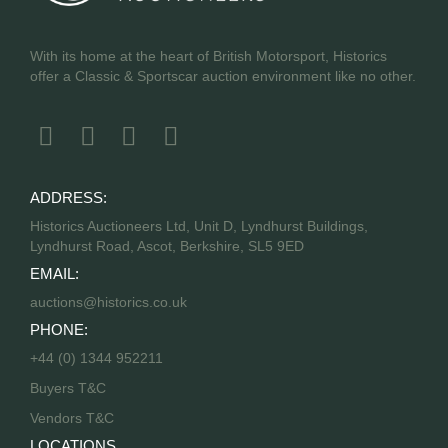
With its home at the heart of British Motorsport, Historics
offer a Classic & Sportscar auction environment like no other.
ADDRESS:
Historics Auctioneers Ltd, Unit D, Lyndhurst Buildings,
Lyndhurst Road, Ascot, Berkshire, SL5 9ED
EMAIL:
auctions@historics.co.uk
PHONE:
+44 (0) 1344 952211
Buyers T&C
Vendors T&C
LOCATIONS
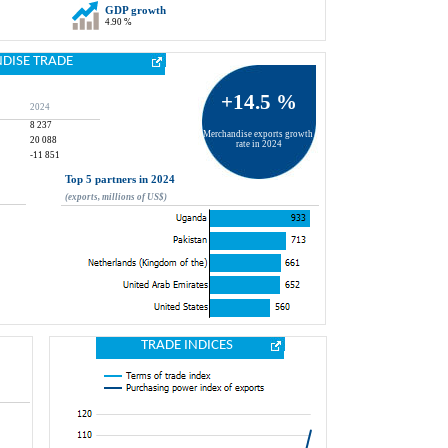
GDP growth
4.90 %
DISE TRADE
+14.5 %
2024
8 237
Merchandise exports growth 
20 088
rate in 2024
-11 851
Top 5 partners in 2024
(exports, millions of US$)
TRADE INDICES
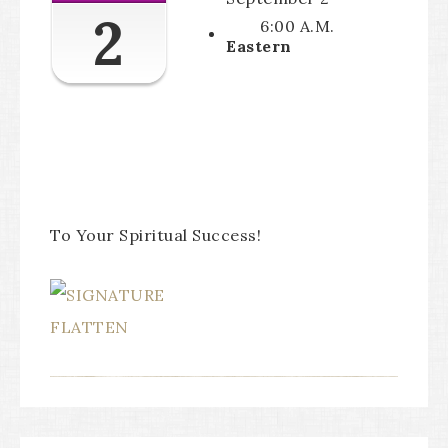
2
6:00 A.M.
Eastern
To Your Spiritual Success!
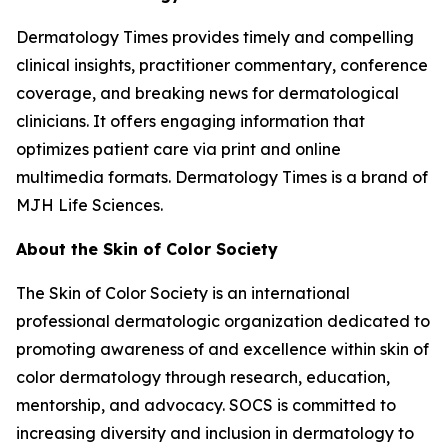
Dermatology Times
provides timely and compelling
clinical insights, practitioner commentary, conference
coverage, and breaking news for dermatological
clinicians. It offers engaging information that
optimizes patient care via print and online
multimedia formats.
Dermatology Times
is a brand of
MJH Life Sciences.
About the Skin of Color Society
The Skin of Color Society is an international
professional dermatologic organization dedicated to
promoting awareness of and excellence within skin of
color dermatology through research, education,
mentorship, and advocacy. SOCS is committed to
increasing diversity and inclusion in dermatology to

EXERCISE DIRECTIONS. After locating the line that contains "The Skin of Color Society is an international", print that line and every one after it through the last line of the listing, exactly.

ANSWER AREA.
The Skin of Color Society is an international
professional dermatologic organization dedicated to
promoting awareness of and excellence within skin of
color dermatology through research, education,
mentorship, and advocacy. SOCS is committed to
increasing diversity and inclusion in dermatology to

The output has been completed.